The dual-price system was unpopular and was abolished in April 1973. In October 1973 Middle Eastern oil exporters imposed an oil embargo – you didn’t want it when it was cheap, and now you can’t have any at all.
Energy security isn’t an issue of self-sufficiency. I think China’s route to energy security should be one of liberalisation of trade, of diversity, of decentralised imports. The US tried to restrict imports and it didn’t work. The US tried to make gas from coal, and that didn’t work either.
The US has recently moved towards energy self-sufficiency because of liberalisation – and this was also why the Great Plains Synfuel plant went bust.
In 1978 the US abolished price controls on natural gas, leading to falling prices.
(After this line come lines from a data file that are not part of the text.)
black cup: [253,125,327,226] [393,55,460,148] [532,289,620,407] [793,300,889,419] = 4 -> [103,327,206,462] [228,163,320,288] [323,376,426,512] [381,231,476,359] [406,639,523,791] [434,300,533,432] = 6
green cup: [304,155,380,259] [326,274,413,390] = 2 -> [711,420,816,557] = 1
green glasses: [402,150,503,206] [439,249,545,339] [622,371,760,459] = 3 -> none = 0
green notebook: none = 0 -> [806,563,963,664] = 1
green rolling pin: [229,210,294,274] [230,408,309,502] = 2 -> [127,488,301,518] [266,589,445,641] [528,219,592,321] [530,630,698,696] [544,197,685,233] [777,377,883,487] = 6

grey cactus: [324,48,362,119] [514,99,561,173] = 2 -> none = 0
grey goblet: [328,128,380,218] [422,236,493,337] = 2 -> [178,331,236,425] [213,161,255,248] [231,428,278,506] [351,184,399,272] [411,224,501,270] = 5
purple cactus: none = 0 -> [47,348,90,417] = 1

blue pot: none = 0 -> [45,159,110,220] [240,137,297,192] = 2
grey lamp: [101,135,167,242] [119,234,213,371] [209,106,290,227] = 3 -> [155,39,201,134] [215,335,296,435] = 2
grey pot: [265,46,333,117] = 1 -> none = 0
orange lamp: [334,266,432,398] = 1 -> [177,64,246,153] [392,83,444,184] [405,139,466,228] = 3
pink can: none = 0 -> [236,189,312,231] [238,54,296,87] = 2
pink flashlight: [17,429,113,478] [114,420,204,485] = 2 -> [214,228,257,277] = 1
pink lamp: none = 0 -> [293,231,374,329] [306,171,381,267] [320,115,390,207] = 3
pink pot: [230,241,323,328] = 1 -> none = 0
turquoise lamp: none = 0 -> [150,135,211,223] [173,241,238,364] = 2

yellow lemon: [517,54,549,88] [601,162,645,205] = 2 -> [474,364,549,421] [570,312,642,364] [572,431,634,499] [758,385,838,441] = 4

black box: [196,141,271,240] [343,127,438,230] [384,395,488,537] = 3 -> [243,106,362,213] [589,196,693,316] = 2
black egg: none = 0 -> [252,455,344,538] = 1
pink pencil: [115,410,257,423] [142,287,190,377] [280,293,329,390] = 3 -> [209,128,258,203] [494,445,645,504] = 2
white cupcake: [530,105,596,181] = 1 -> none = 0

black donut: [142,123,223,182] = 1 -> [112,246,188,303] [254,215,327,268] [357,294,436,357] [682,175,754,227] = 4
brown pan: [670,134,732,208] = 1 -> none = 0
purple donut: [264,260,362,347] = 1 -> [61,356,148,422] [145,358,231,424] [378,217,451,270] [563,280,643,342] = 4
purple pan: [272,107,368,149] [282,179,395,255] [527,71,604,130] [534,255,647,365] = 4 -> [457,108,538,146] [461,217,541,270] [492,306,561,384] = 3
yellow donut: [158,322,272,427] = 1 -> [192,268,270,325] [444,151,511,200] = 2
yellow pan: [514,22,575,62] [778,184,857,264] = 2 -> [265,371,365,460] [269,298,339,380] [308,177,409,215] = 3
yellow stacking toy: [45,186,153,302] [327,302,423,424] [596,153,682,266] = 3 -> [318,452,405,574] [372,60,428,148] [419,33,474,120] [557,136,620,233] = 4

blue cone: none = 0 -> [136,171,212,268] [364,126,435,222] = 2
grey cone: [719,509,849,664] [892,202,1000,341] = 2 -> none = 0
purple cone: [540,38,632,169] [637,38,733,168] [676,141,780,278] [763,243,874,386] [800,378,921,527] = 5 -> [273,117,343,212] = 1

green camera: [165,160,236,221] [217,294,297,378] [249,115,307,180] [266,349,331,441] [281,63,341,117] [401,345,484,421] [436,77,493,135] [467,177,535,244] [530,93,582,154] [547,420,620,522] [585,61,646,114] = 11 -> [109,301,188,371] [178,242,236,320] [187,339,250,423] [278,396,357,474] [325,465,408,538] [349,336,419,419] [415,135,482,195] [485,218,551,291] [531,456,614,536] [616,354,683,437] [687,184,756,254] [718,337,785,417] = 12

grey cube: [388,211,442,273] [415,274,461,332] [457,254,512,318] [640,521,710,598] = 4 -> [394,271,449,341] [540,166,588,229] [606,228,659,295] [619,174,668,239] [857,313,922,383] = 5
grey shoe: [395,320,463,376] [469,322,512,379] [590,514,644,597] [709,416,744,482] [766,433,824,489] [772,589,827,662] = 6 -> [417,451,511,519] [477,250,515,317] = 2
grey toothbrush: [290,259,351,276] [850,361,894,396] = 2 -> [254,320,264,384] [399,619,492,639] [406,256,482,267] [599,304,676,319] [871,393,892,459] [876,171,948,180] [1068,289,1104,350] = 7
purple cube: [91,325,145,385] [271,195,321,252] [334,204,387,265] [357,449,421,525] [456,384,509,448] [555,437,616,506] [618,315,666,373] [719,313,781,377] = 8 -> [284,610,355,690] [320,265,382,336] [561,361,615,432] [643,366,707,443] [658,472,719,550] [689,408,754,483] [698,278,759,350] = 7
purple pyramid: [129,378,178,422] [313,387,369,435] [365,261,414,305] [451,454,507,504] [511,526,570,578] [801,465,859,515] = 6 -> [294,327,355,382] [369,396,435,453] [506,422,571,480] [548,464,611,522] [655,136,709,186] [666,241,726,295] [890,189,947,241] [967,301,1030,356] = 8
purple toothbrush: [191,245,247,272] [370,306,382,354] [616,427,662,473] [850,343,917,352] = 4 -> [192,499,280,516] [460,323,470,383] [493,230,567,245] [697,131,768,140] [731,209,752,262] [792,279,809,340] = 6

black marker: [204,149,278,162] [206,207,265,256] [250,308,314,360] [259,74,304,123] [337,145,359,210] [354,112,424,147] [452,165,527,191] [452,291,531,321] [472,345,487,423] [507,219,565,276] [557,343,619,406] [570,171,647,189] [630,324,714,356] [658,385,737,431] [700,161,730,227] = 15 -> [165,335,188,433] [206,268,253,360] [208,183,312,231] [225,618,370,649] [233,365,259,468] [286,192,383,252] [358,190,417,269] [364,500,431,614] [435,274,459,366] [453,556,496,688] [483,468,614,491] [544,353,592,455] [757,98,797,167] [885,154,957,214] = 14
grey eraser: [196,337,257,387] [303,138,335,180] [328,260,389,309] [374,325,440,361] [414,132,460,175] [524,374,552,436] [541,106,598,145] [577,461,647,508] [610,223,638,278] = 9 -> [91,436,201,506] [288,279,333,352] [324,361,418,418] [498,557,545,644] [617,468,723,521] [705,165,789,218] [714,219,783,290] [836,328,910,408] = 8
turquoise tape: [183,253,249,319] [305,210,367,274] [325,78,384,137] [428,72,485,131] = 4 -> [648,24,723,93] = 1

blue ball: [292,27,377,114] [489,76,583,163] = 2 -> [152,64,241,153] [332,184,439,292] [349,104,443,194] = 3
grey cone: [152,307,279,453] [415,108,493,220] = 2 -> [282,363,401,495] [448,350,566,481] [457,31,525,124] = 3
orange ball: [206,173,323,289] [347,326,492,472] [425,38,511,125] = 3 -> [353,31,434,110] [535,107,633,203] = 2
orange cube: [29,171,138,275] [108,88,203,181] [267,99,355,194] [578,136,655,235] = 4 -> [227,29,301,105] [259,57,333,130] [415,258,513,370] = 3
By 1987 natural gas prices were set entirely by the market. That led to more prospecting and research into technology, and as a result the US found itself with an ample supply of gas. There was no market or advantage for CTG production. Currently the US has the world’s most innovative and responsive natural gas market, marred only by price fluctuations.
China’s reserves of natural gas are still unknown and production is nowhere near a peak and continuing to increase – there is still huge potential.
But government development of CTG is also driven by employment concerns and cannot be suddenly halted. I can only hope that the investors in CTG will realise there is no money to be made and so no reason to risk their own funds.